Assistant Professor University of California San Francisco San Francisco, California, United States
Introduction:: The coordination of genetic programs and the physical organization of cells sculpt developing tissues, drive regeneration and, when dysregulated, facilitate disease. Exchange of chemical and mechanical information at cell-cell interfaces necessarily coordinates these processes, though molecular details remain unclear. The ubiquitously important Notch pathway mediates cell-to-cell communication in a variety of tissues across developmental stages. Recent work from our group and others have contributed to an emerging model in which Notch receptor activation can regulate both cell mechanics and transcriptional changes.

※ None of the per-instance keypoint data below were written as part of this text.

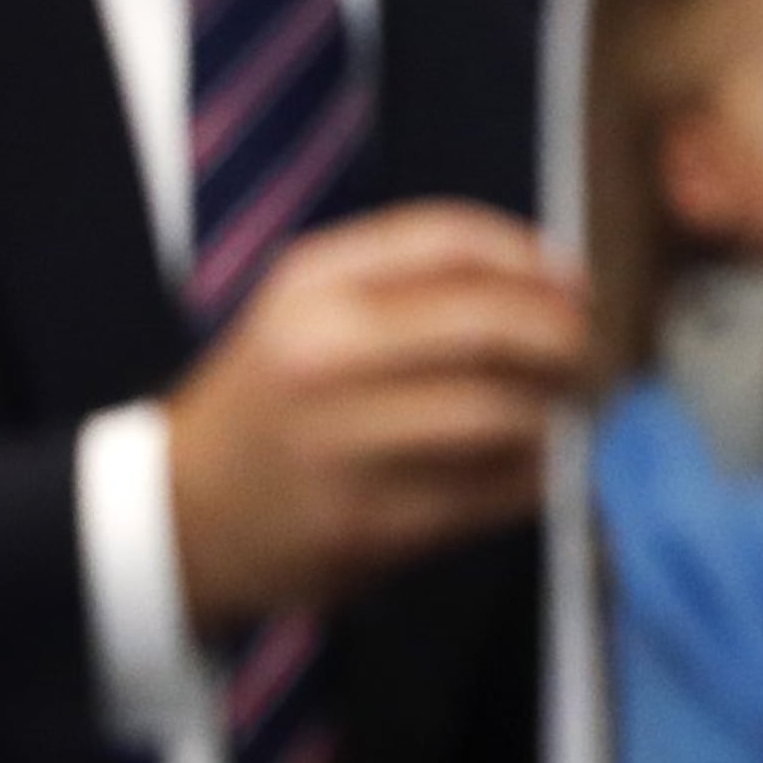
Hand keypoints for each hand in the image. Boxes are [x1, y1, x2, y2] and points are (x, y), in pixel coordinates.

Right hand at [165, 200, 585, 635]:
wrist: (174, 514)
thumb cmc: (272, 399)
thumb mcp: (310, 308)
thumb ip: (416, 277)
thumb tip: (558, 276)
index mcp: (311, 285)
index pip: (451, 239)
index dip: (534, 257)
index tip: (576, 282)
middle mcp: (323, 353)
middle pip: (489, 321)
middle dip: (564, 336)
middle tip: (589, 352)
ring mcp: (343, 443)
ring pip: (502, 411)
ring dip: (556, 411)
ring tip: (566, 411)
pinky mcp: (368, 522)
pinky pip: (491, 489)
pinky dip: (535, 475)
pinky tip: (534, 467)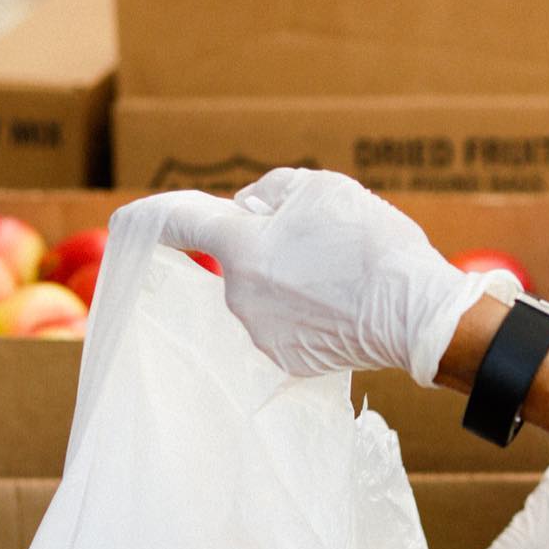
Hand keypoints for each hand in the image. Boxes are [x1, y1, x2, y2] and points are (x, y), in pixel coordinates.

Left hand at [140, 169, 520, 382]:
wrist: (416, 312)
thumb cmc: (372, 244)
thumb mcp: (325, 188)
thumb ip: (273, 191)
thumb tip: (251, 210)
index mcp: (242, 247)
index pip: (182, 223)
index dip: (155, 215)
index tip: (133, 218)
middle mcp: (239, 295)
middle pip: (242, 259)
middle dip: (270, 248)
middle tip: (323, 244)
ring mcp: (261, 333)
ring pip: (265, 293)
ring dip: (290, 281)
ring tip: (342, 276)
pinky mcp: (287, 360)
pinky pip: (285, 324)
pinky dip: (306, 314)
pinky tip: (343, 306)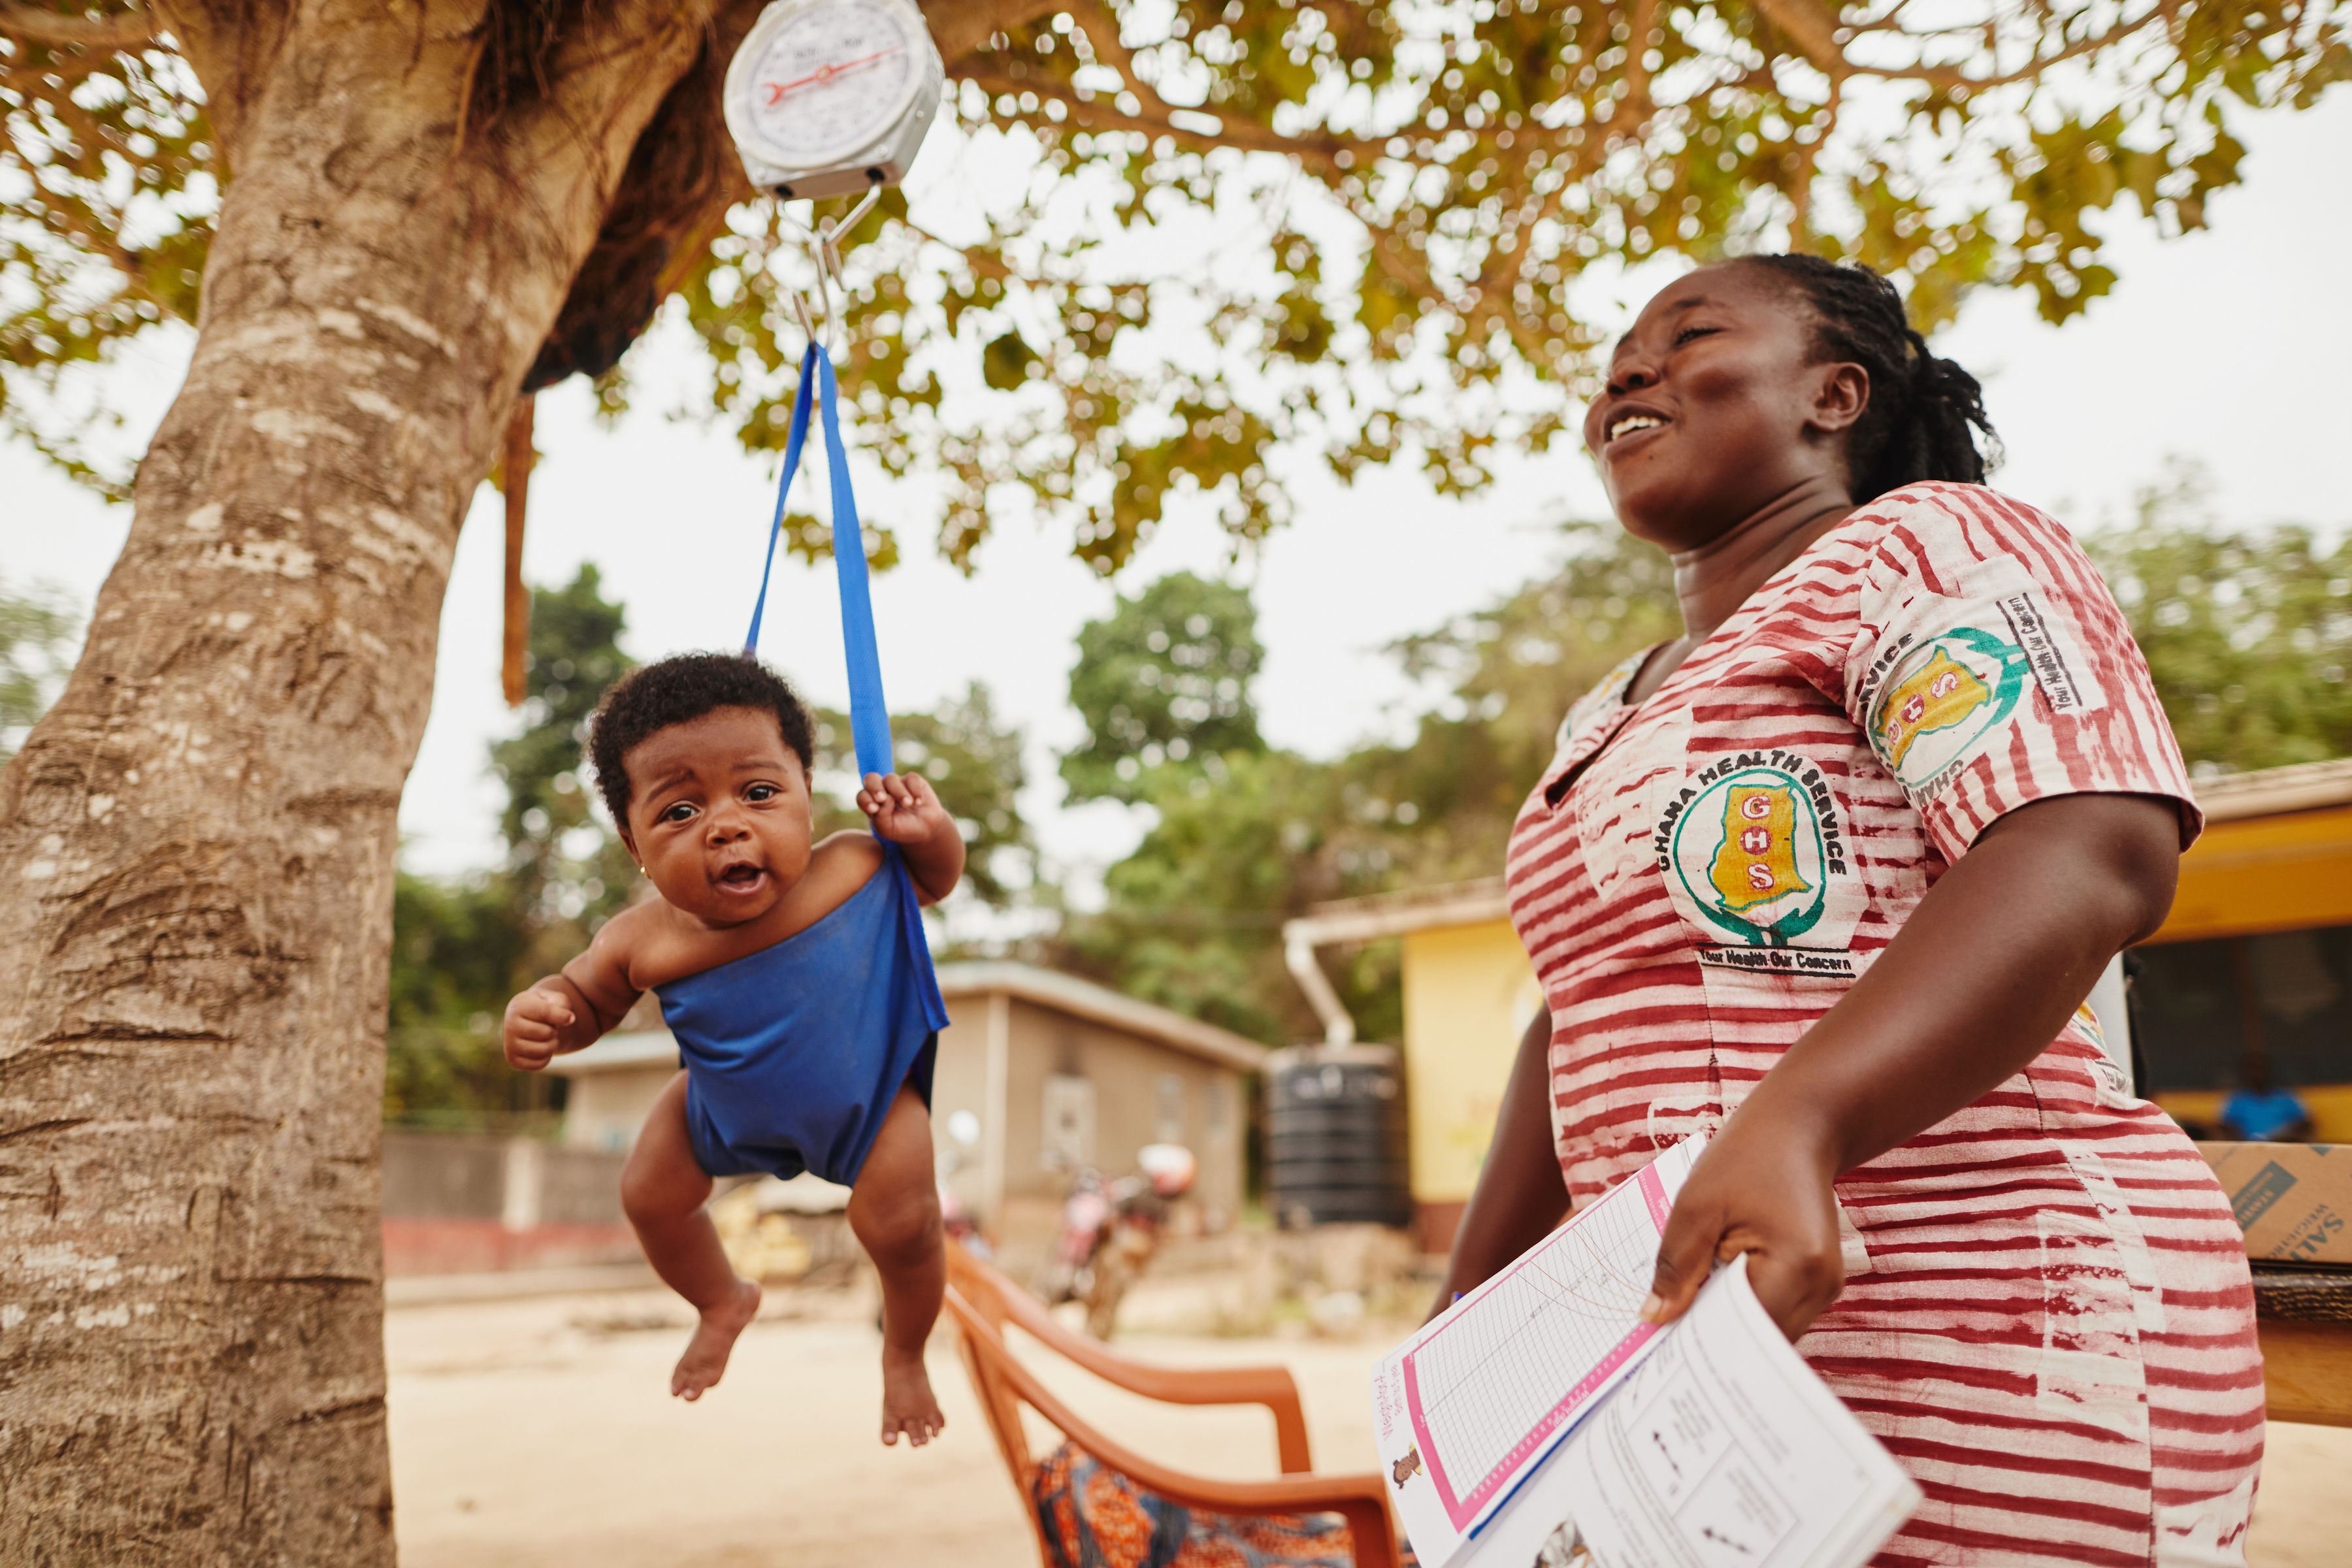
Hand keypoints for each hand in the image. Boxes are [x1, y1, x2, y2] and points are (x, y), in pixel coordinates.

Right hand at [502, 986, 574, 1070]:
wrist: (526, 1020)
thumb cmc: (543, 1007)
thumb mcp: (553, 999)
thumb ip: (562, 1003)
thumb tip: (569, 1019)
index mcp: (518, 1006)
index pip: (545, 1013)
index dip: (562, 1016)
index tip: (570, 1018)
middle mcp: (509, 1025)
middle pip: (547, 1033)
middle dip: (555, 1030)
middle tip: (550, 1026)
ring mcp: (509, 1044)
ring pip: (543, 1050)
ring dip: (553, 1044)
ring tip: (548, 1037)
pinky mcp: (513, 1060)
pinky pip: (539, 1064)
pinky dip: (547, 1057)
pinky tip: (541, 1047)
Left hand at [858, 770, 951, 846]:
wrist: (926, 829)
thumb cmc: (902, 829)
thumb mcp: (888, 829)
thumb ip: (880, 816)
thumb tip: (886, 797)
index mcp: (872, 802)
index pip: (862, 796)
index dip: (865, 799)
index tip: (874, 809)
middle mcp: (882, 789)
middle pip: (871, 778)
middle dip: (875, 787)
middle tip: (882, 798)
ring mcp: (897, 783)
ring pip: (891, 779)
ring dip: (899, 792)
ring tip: (908, 805)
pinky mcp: (913, 780)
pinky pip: (911, 778)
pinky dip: (915, 790)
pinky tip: (918, 802)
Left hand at [1641, 1116, 1844, 1339]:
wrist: (1797, 1128)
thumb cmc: (1746, 1156)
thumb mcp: (1695, 1206)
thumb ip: (1675, 1267)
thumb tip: (1655, 1320)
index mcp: (1797, 1265)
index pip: (1745, 1332)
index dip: (1701, 1341)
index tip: (1657, 1347)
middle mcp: (1821, 1286)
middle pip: (1759, 1341)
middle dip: (1711, 1339)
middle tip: (1659, 1338)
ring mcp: (1824, 1287)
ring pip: (1767, 1332)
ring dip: (1726, 1325)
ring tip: (1681, 1316)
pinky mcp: (1816, 1283)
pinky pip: (1773, 1313)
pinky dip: (1740, 1309)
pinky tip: (1709, 1296)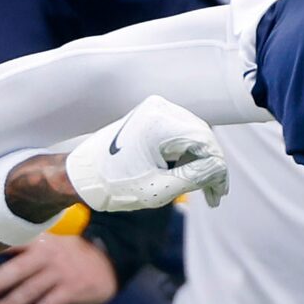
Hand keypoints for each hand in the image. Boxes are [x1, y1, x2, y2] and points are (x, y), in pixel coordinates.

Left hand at [0, 234, 118, 303]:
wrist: (108, 262)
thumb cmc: (68, 256)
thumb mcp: (49, 244)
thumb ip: (25, 250)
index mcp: (38, 240)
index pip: (9, 244)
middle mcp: (48, 254)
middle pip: (16, 269)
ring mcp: (60, 272)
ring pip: (30, 290)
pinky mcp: (72, 289)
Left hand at [63, 96, 226, 213]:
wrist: (83, 176)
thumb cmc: (114, 184)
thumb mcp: (159, 188)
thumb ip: (195, 177)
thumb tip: (221, 170)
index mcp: (159, 122)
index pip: (205, 142)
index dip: (218, 170)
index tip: (219, 194)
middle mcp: (160, 108)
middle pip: (203, 137)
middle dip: (211, 166)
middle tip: (214, 195)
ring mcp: (155, 111)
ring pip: (194, 136)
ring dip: (201, 162)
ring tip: (204, 190)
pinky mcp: (152, 118)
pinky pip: (181, 135)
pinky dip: (187, 155)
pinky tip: (189, 175)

Materials and Methods:: Here, employing an organotypic tissue-engineered model of a human mammary ductal epithelium in combination with genetic approaches to specifically isolate the mechanical and transcriptional arms of Notch signaling, we observe that deletion of NOTCH1 results in the morphogenic dysregulation of duct tissue architecture that is not observed upon loss of Notch1 transcriptional activity.
Results, Conclusions, and Discussions:: We define the mechanistic underpinnings of this mechanical role of Notch1, which we term cortical Notch1 signaling, and demonstrate its capacity to regulate epithelial cell-cell adhesion by influencing cortical tension. Together, these results offer new insights into Notch1 signaling and regulation, and advance a paradigm in which transcriptional and cell adhesive programs might be coordinated by a single receptor.